Affordable housing is a hot-button issue these days. Prospective renters have long been concerned with housing costs and the state of New York is listening. As many current laws come up for renewal in Summer 2019, significant changes could be on the way. Governor Andrew Cuomo has favored rent reform.
Among the issues in the rent reform debate is preferential rent.
What is preferential rent?
Preferential rent is one law that could find itself modified or repealed. The legal maximum rent increase for one-year leases is 1.5 percent and 2.5 percent for two-year leases. Landlords can legally raise rent above those percentages to meet the legal limit if they choose. These rent increases are not applicable if a tenant renews their lease after renting below the legal maximum.
Reforming preferential rent may affect landlords
The current legislation expires on October 1, 2019, making this a high-priority issue for the state, renters and landlords.
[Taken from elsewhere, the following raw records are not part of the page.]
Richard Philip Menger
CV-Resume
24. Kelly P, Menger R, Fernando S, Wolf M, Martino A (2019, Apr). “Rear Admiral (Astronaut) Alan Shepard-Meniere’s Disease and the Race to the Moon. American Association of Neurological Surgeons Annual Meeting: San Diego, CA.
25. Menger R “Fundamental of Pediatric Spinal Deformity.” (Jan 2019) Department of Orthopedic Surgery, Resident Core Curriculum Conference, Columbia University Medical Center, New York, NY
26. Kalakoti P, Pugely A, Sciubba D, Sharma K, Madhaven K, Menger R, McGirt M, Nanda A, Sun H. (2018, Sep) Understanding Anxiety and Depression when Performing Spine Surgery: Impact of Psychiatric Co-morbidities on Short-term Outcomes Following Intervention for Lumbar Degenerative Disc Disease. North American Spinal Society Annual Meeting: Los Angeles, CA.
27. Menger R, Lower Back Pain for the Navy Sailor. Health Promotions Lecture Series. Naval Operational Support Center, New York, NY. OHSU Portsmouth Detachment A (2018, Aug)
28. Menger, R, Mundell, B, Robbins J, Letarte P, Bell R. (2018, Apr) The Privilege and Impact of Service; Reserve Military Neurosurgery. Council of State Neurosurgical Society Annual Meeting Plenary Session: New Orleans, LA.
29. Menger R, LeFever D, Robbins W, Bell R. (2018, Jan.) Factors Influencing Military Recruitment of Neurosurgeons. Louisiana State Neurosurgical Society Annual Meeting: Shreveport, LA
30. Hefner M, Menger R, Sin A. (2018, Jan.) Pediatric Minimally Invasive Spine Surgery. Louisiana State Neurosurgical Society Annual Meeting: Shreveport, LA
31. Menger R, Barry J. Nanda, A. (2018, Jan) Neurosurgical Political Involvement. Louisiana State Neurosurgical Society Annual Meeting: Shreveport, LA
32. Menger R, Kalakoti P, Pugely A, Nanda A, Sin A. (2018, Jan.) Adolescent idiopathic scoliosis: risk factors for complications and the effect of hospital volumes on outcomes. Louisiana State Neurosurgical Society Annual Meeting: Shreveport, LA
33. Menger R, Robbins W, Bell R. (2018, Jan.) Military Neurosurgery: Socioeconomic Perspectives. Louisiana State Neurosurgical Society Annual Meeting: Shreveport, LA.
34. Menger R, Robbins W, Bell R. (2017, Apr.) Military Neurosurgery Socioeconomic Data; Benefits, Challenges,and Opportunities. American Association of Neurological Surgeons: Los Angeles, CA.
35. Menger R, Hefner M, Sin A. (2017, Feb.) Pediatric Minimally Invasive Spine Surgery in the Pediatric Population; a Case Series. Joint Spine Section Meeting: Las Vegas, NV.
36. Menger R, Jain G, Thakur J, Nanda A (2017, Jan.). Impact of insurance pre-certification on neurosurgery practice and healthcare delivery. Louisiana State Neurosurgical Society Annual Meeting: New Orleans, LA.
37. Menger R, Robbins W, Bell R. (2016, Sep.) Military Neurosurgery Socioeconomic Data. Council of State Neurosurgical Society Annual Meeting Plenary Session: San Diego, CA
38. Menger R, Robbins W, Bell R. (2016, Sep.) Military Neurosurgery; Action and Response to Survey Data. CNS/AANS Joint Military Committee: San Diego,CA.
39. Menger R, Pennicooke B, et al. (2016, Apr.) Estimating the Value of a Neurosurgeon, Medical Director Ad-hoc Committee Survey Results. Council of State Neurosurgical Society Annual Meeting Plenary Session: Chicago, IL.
Limiting what a landlord can raise rent up to could make attracting and retaining renters more difficult if they must choose between offering lower rent or keeping their building up to date.
The law requires landlords to keep their buildings up to code. Maintaining a proper building, of course, ensures the safety and functionality of the building for its tenants. Rent dollars contribute to the maintenance of these buildings and sometimes raising rent costs is the only way to keep a building current.
Rent reform, particularly preferential rent could have a significant impact on New York landlords everywhere. Paying rent is not a task anyone looks forward to, but preferential rent is perfectly legal. Limiting the amount by which landlords could have a significant impact on their business and the homes of their tenants.